A decisão da Justiça Federal do Rio Grande do Norte de considerar inconstitucional a cobrança da taxa de ocupação de terrenos de marinha no litoral brasileiro causou impacto no cenário jurídico e político do país. O juiz federal Marco Bruno Miranda Clementino proferiu a liminar nesta segunda-feira (10), questionando a legalidade da taxa anual cobrada pela ocupação dos terrenos localizados na faixa de 33 metros a partir da linha de maré alta.

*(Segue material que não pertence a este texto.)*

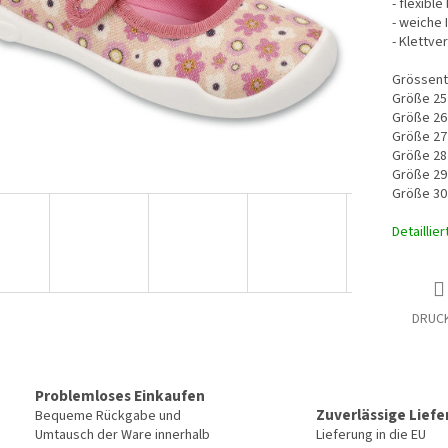
- flexible
- weiche 
- Klettve
Grössent
Größe 25
Größe 26
Größe 27
Größe 28
Größe 29
Größe 30
Detaillie
DRUC
Problemloses Einkaufen
Zuverlässige Lief
Bequeme Rückgabe und
Umtausch der Ware innerhalb
Lieferung in die EU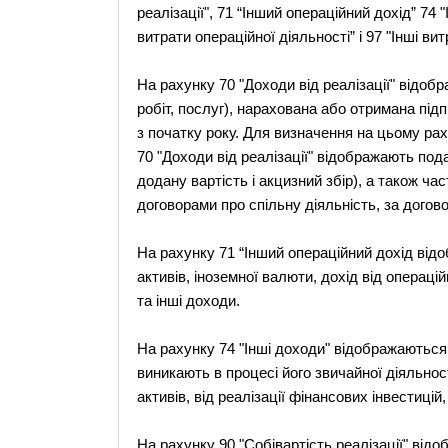
реалізації", 71 “Інший операційний дохід” 74 "
витрати операційної діяльності” і 97 "Інші вит
На рахунку 70 "Доходи від реалізації" відобра
робіт, послуг), нарахована або отримана пі
з початку року. Для визначення на цьому ра
70 "Доходи від реалізації" відображають под
додану вартість і акцизний збір), а також ч
договорами про спільну діяльність, за договора
На рахунку 71 “Інший операційний дохід відо
активів, іноземної валюти, дохід від операці
та інші доходи.
На рахунку 74 "Інші доходи" відображаються 
виникають в процесі його звичайної діяльност
активів, від реалізації фінансових інвестицій,
На рахунку 90 "Собівартість реалізації" відо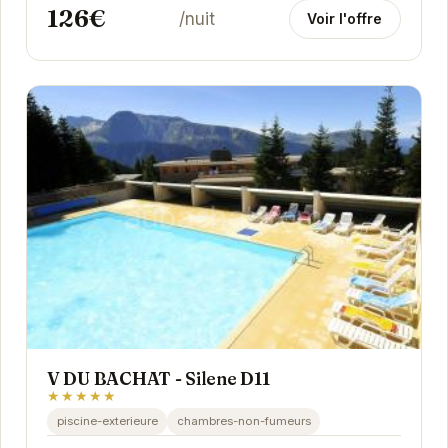
126€
/nuit
Voir l'offre
V DU BACHAT - Silene D11
★★★★★
piscine-exterieure
chambres-non-fumeurs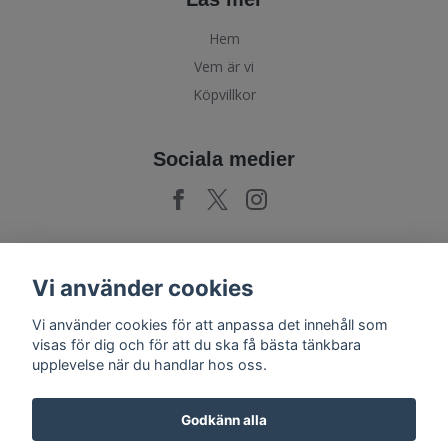
Hem
Vem är vi
Köpvillkor
Sociala medier
Prenumerera på vårt nyhetsbrev
Vi använder cookies
Vi använder cookies för att anpassa det innehåll som
Prenumerera
visas för dig och för att du ska få bästa tänkbara
upplevelse när du handlar hos oss.
Godkänn alla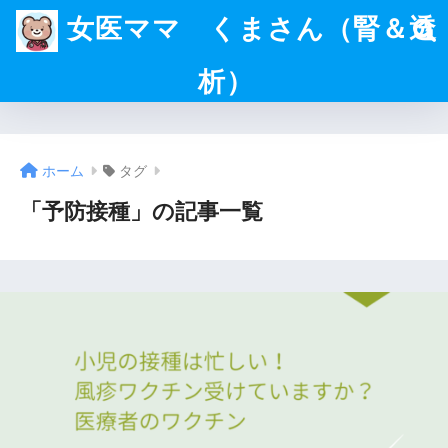
女医ママ くまさん（腎＆透
析）
ホーム
タグ
「予防接種」の記事一覧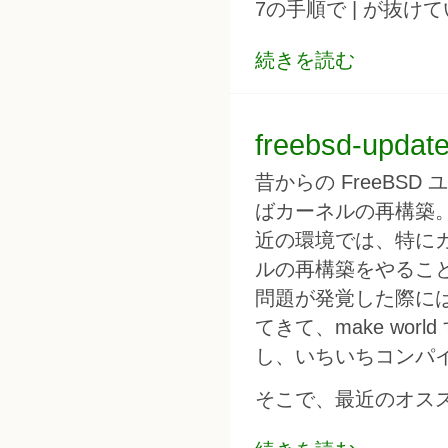
7の手順で | が抜
続きを読む
freebsd-u
昔からの FreeB
ばカーネルの再構築
近の環境では、特に
ルの再構築をやるこ
問題が発覚した際には
てきて、make wo
し、いちいちコンパ
そこで、最近のオススメは 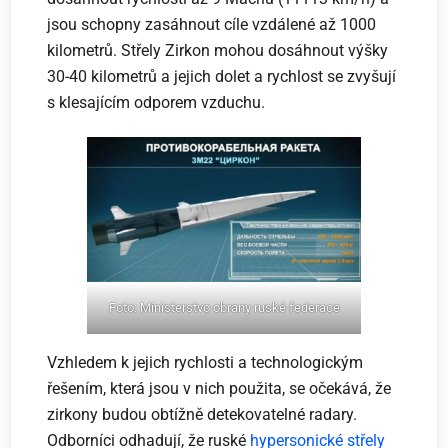
jsou schopny zasáhnout cíle vzdálené až 1000
kilometrů. Střely Zirkon mohou dosáhnout výšky
30-40 kilometrů a jejich dolet a rychlost se zvyšují
s klesajícím odporem vzduchu.
Foto:
Ministerstvo obrany
ruské federace
Vzhledem k jejich rychlosti a technologickým
řešením, která jsou v nich použita, se očekává, že
zirkony budou obtížně detekovatelné radary.
Odborníci odhadují, že ruské
hypersonické střely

Essa decisão foi tomada em meio a um processo que envolve a anulação de uma dívida com o governo federal pelo não pagamento da referida taxa. O juiz argumentou que há uma “insegurança jurídica” em relação à demarcação dos terrenos de marinha, cujos limites datam de informações da época imperial do Brasil. Além disso, ele destacou a dificuldade em definir a linha da preamar médio de 1831, visto que não há registros históricos precisos que permitam essa determinação.

Outro ponto abordado na decisão foi a alegação de que a União “explora financeiramente” os terrenos de marinha, o que levou o magistrado a questionar a viabilidade de resgatar informações históricas sobre a demarcação dessas áreas. Essa controvérsia ganha ainda mais relevância no contexto da discussão sobre a Proposta de Emenda à Constituição (PEC) 3/2022, que busca transferir a propriedade dos terrenos do litoral brasileiro para estados, municípios e a iniciativa privada.

Diante desse cenário, a sociedade e os órgãos competentes estão atentos às repercussões dessa decisão e do debate em torno da PEC. Recentemente, a proposta foi alvo de protestos na orla do Rio de Janeiro, evidenciando a importância e a sensibilidade desse tema para a população. O desfecho desse processo judicial e as possíveis consequências da decisão do juiz federal Marco Bruno Miranda Clementino serão acompanhados com atenção por diversos setores da sociedade.